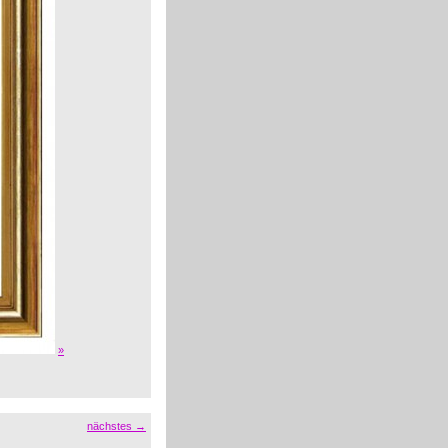
»
nächstes →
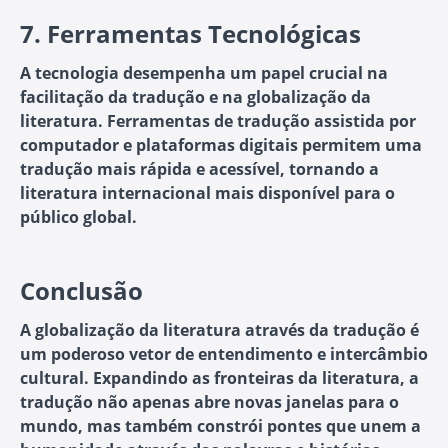
7.
Ferramentas Tecnológicas
A tecnologia desempenha um papel crucial na
facilitação da tradução e na globalização da
literatura. Ferramentas de tradução assistida por
computador e plataformas digitais permitem uma
tradução mais rápida e acessível, tornando a
literatura internacional mais disponível para o
público global.
Conclusão
A globalização da literatura através da tradução é
um poderoso vetor de entendimento e intercâmbio
cultural. Expandindo as fronteiras da literatura, a
tradução não apenas abre novas janelas para o
mundo, mas também constrói pontes que unem a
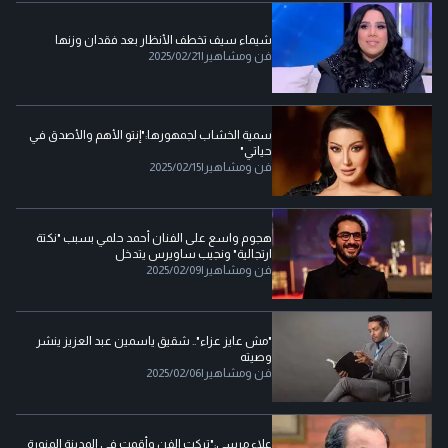
شيماء سيف تخطف الأنظار بعد فقدان وزنها
فن ومشاهير
|
2025/02/21
سمية الخشاب لجمهورها:"إنتو الأهم والأصدق في
حياتي"
فن ومشاهير
|
2025/02/15
هجوم واسع على الفنان أحمد حلمي بسبب "نكتة
ارتجالية" ونجيب ساويرس يتدخل
فن ومشاهير
|
2025/02/09
"مش عايز عزاء".. شقيق ياسمين عبد العزيز ينشر
وصيته
فن ومشاهير
|
2025/02/06
علاء مرسي:"تركت الفن وأقمت في المدينة المنورة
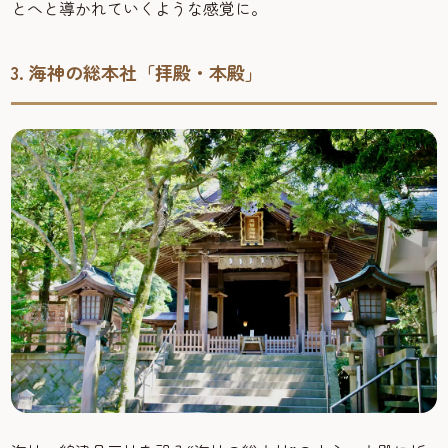
とへと導かれていくような感覚に。
3. 海神の総本社「拝殿・本殿」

What to produce ▸
Gather every line of the items above that contains the word "globalização", and copy each such line in full. Treat the match as case-sensitive.

Answer box ▸
facilitação da tradução e na globalização da
A globalização da literatura através da tradução é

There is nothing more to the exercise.